*Task details*
Output the opening lines of the records exactly. End with the line that contains "most tariffs to".

[[ Working data open ]]

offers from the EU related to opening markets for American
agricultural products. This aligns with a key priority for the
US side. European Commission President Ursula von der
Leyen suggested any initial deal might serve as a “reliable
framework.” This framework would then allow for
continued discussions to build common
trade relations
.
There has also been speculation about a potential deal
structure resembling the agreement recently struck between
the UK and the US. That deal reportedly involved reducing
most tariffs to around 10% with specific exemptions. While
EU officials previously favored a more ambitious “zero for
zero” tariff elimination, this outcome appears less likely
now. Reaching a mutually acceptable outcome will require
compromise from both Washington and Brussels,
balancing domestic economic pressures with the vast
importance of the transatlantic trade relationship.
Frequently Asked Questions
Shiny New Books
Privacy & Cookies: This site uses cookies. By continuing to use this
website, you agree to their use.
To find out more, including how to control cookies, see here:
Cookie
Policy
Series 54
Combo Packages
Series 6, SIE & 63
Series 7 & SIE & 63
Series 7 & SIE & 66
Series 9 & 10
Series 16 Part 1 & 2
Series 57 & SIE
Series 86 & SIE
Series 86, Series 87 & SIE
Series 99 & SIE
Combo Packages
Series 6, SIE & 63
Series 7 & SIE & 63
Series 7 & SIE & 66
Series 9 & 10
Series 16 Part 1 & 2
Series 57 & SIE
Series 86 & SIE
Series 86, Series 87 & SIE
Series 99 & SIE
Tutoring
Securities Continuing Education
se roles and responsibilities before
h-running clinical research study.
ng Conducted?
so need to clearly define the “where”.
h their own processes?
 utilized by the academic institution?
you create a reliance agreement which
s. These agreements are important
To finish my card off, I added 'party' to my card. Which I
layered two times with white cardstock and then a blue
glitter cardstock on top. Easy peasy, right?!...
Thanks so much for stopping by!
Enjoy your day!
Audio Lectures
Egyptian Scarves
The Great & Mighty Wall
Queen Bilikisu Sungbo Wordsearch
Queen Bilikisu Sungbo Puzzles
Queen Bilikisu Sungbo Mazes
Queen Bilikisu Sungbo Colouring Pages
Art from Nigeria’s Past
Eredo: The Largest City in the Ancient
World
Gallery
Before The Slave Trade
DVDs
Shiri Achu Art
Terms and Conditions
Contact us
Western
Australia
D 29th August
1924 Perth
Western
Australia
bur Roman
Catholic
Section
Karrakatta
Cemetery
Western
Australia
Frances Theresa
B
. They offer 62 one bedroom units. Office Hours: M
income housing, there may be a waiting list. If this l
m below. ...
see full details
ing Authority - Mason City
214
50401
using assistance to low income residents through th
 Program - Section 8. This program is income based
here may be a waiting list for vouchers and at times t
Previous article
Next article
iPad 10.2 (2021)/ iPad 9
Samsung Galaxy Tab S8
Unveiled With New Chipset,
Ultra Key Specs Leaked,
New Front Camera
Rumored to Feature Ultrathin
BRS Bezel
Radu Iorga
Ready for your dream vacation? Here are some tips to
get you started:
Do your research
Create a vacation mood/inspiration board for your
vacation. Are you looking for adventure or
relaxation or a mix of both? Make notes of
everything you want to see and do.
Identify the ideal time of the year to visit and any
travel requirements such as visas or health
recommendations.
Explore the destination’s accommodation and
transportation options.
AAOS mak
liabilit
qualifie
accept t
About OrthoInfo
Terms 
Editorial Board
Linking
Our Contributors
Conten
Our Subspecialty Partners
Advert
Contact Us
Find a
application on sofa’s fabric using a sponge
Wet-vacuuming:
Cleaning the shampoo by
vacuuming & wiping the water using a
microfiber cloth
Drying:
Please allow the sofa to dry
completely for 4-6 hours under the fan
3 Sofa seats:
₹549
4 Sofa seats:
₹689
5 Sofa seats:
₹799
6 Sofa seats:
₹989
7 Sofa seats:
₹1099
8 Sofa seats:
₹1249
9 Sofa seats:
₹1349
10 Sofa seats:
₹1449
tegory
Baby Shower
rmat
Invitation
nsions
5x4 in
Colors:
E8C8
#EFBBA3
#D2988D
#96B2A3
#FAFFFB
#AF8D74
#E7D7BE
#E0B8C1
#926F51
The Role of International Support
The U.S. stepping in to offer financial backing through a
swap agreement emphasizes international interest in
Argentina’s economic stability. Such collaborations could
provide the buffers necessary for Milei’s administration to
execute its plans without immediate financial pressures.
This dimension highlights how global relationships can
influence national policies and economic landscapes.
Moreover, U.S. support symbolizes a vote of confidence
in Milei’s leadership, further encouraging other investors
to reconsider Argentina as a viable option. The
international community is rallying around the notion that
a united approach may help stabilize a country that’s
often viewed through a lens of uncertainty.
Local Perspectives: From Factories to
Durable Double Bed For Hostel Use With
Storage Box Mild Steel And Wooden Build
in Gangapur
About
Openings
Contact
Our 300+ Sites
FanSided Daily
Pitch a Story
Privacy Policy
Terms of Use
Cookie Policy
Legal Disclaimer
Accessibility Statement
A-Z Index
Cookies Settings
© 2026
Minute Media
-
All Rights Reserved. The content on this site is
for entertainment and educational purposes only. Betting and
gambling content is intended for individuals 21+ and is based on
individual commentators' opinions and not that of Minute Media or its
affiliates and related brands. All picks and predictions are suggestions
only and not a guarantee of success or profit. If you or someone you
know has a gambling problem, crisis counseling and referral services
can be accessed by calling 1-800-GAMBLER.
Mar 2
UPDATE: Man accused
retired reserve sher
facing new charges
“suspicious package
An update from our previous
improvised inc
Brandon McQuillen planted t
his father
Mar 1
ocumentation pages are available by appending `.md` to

[[ Working data closed ]]

*Completed task*
offers from the EU related to opening markets for American
agricultural products. This aligns with a key priority for the
US side. European Commission President Ursula von der
Leyen suggested any initial deal might serve as a “reliable
framework.” This framework would then allow for
continued discussions to build common
trade relations
.
There has also been speculation about a potential deal
structure resembling the agreement recently struck between
the UK and the US. That deal reportedly involved reducing
most tariffs to around 10% with specific exemptions. While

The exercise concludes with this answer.